自宅の新しい電話番号もあいつに教えてないから結局のところ音信不通になった。
あの時偶然再会しなければ、そのまま記憶の中だけの存在になってただろうと思う。
「久しぶり。しばらく見ないうちにおおきくなったね」
「別にでかくねーよ。さなが小せえだけだろ」
「でも、昔はわたしより小さかったじゃない」
「あんたより小さかったら男として情けなさすぎだろ」
「え、でも高校の先輩でわたしより小さい男の人いるよ?」
「まじかよ・・・」
「転校してからずっと会ってなかったよね」
「・・・そうだな」
「高校、どこ行ってるの?」
「北斗。
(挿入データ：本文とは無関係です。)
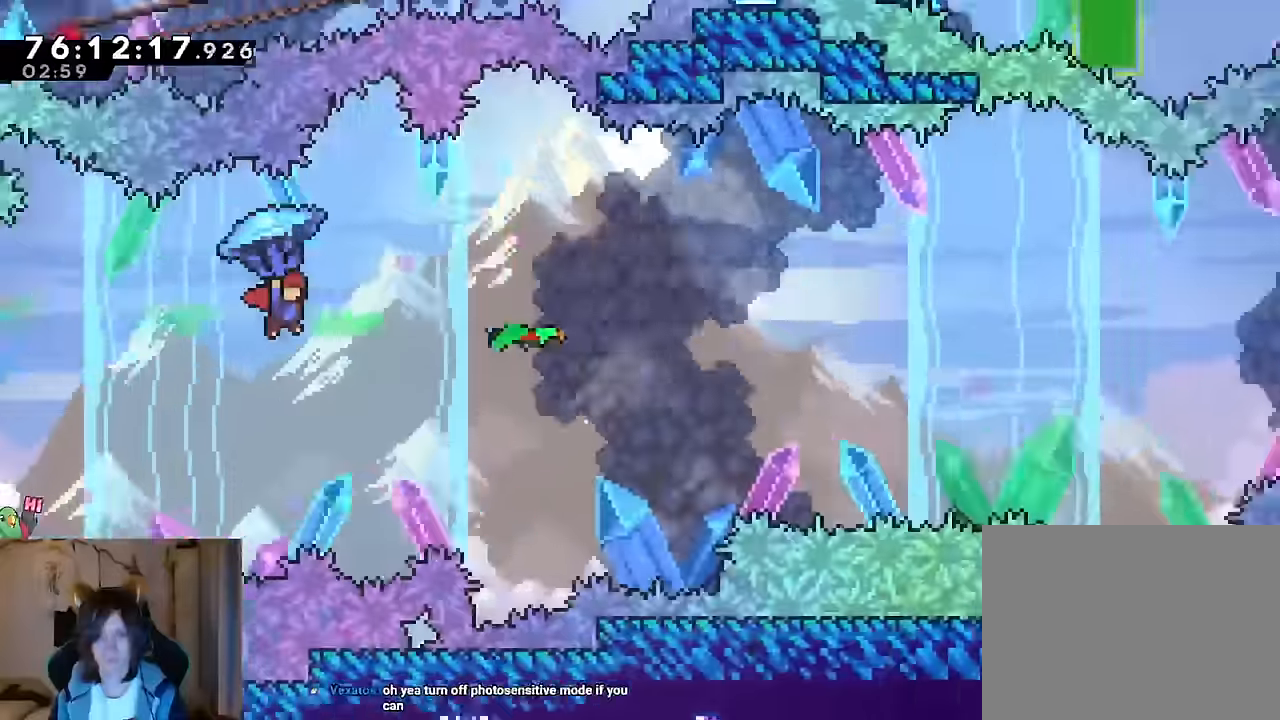
Gameplay with a controller (Nintendo layout); each line is a JSON object with the inputs held at the frame after it. "events" lists button and stick changes between this image and that frame as [ms after this image, input, new state], when the widget could be followed in between. Not read: HOME L1 L3 R1 R3 SELECT START.
{"buttons": ["B"], "left_stick": "up-right", "right_stick": "center", "events": []}
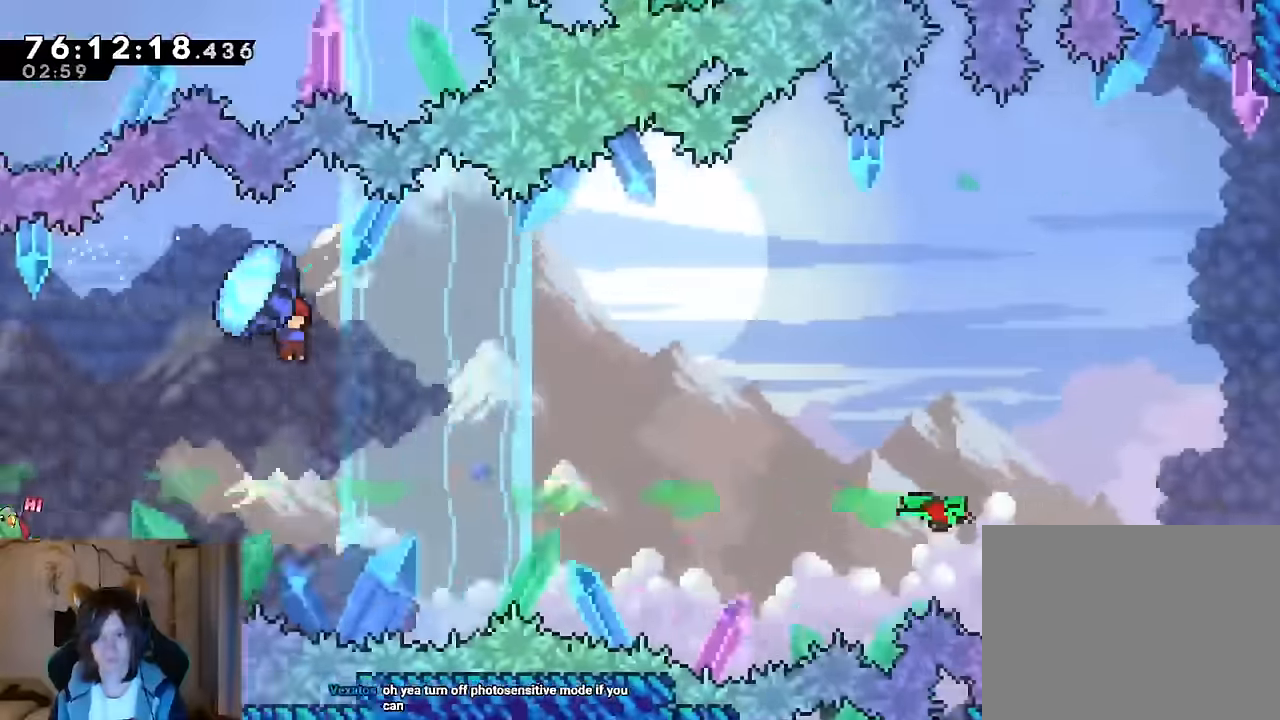
{"buttons": ["B"], "left_stick": "up-right", "right_stick": "center"}
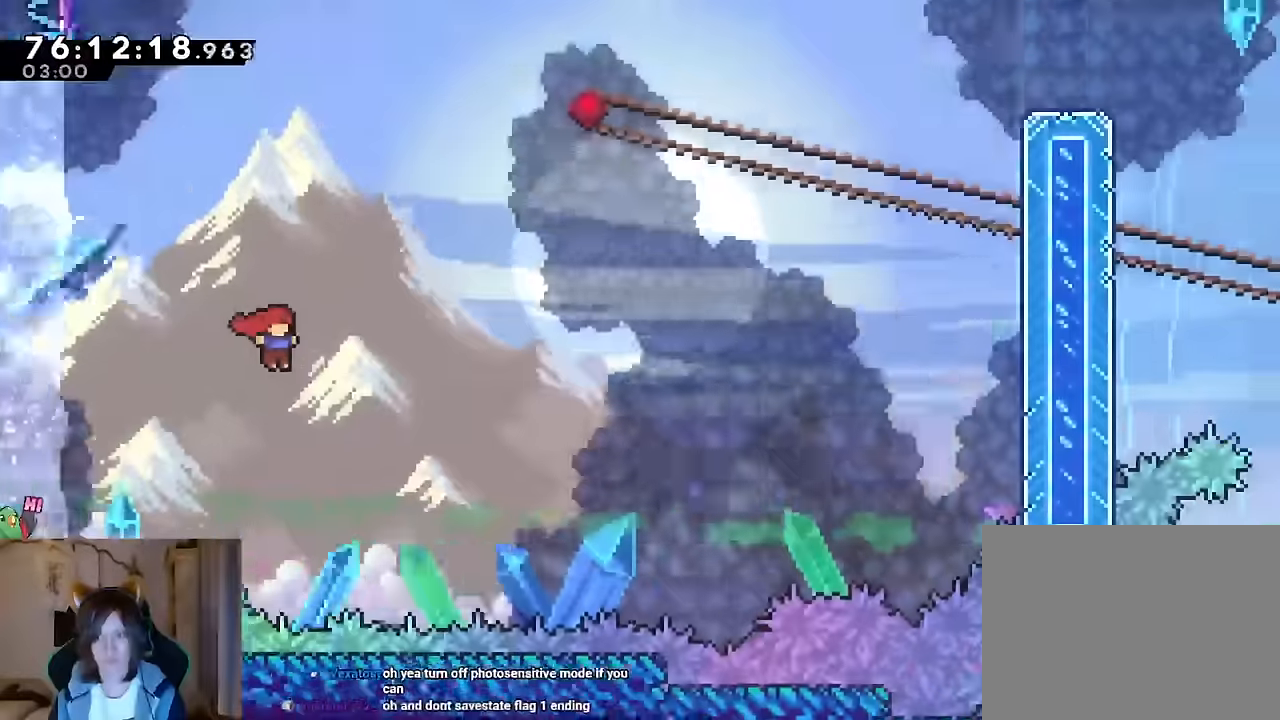
{"buttons": [], "left_stick": "up-right", "right_stick": "center", "events": [[100, "X", "down"], [301, "X", "up"], [468, "B", "up"]]}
さなは?」
「東海林。・・・北斗って涼太の家からだと遠くない?」
「今は北斗の近くのアパートで一人暮らししてるから」
「一人暮らし!?すごーい!自炊してるの?」
「めんどくさいから年中カップ麺」
「もう・・・そんなんじゃだめじゃない、将来病気になるわよ?」
「俺に料理なんてできると思うか?」
「できないよねぇ^^」
「くっそ・・・改めて言われると何か馬鹿にされた気分だ・・・」
「じゃあ今度わたしが料理作りに行ってあげる!ちゃーんと野菜も取らないとね」
「あほか」
「Σなんで!?」
「あんたは俺の彼女かってんだ」
「ちがうけどー・・・(・ω・`)」
「少しは警戒心っての持てよ・・・女一人で一人暮らしの男の家に行ったらどうなるか分かるだろ?」
「でも、涼太だし・・・」
「俺だからって何だよ・・・」
「じゃあ萌も連れてく(・ω・`)」
「そういう問題じゃなくてだな」
「あっそれとも彼女さんいるの?」
「いねえし作る気もねえよ」
「じゃあ行く(・ω・´)」
「変な誤解されたらどうすんだ」
「姉ですって言う(・ω・´)」
「妹って言った方が信じてもらえそうだな」
「ひどーい・・・」
---
りょーたとさな。
伊藤さんちと溝端さんちは隣同士でした。
涼太の両親が離婚して引っ越すまではしょっちゅう遊んでました。
叶が入院してる時は三人でお見舞いに行ったり。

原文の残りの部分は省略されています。